Tuesday, January 27, 2026

I'm Physically and Mentally Wiped Out

My life is beautiful. I'm so grateful.

So I don't want to complain about anything.

I have shared things about my health over the course of the past fifteen years (fifteen years!) of this blog, as well as the book that preceded it in 2010. The book is the source of the name of my peculiar "space" on the internet. There's no small irony in this name.

I write, record quotations, and do artistic projects here. Everything is rough and provisional. Perhaps this is all I can accomplish with my talents and efforts in this life. It's becoming more of a strain to write, or to express what I want to say. Even reading is getting harder. I've always been able to read. Now, it seems to tire me out too easily.

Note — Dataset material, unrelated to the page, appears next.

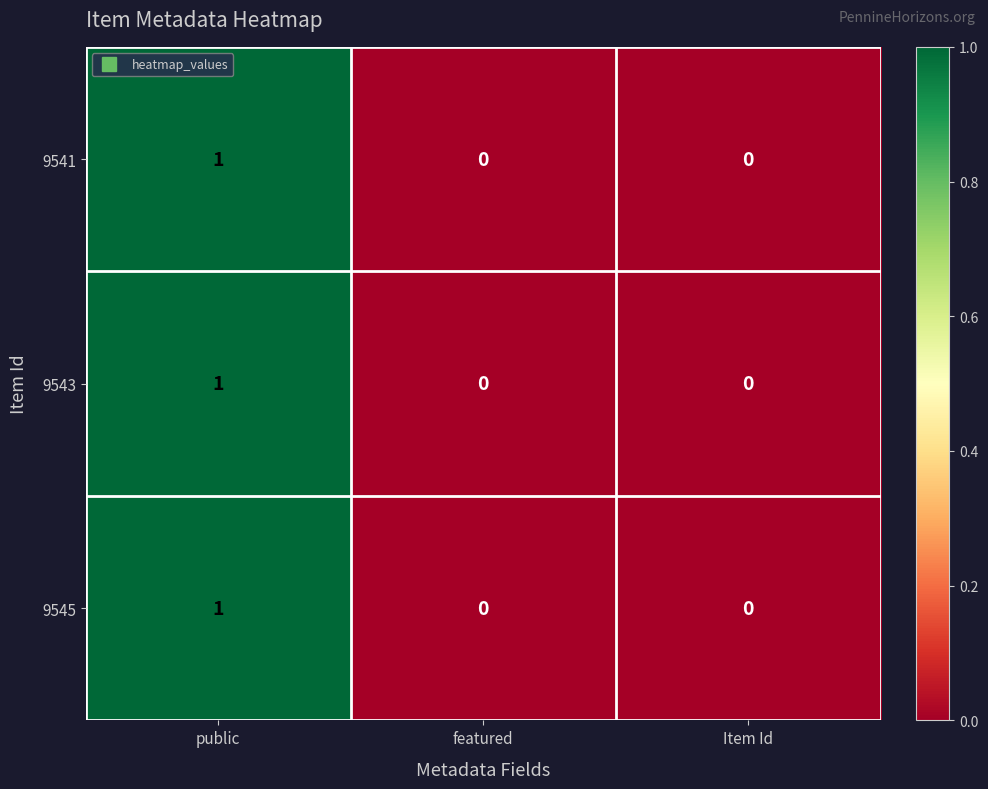

How many data points does each series have?

3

Meanwhile, I feel bombarded with more and more of the noise of (mostly useless) pseudo-analysis and arguments about everything. It's hard to keep up with what matters, what falls within the range of my responsibility in the world around me. In civil society, as "things fall apart" more rapidly and extensively every day, I cannot escape the obscurity and sorrow that fill the atmosphere like dense clouds.

And now the frozen air of January has arrived with rage, and here in Virginia we are frozen into our homes. I'm no longer able to deal with the cold. I can't take my beloved walks. The cold cripples me. And the electric space heaters in our drafty house struggle in these temperatures.

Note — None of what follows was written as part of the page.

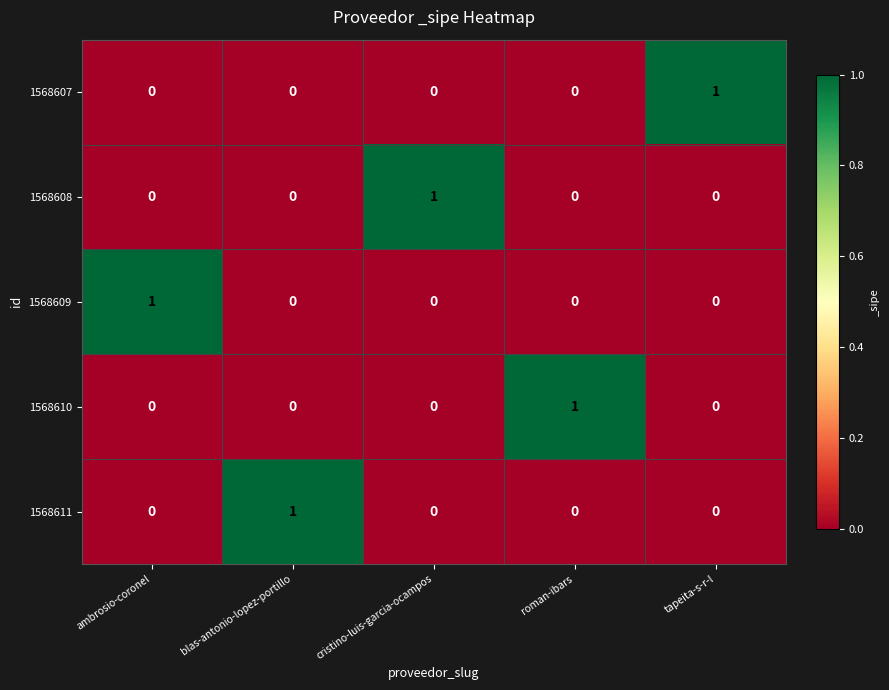

The value of 1568609 at ambrosio-coronel is 1. True or false?

True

What concerns me most is that it sometimes seems like my mind is beginning to fail me (I should say, that part of my mind that didn't already break down years ago). Perhaps God wills to permit me to endure a further affliction that will leave me powerless. Thus I might experience more concretely the fact that my value as a person depends entirely on God's love.

It's would be very hard to endure such a thing. But I'm not going to worry about that; as long as I'm able, I'll continue to write and study, seek to understand others and share their burdens in solidarity, pray from the heart for those who suffer all the inscrutable agonies that sin brings down upon the world, try to "teach" and mentor the younger generations as best I can, and - also - rest more and worry less: be grateful for my beloved wife who is so precious to me; love and appreciate and pray for the needs of our grown-up kids; watch the grandchildren play, or read to them, or gaze in wonder at their new faces.

I'm so grateful. I'm also often in pain and very tired. Please pray for me.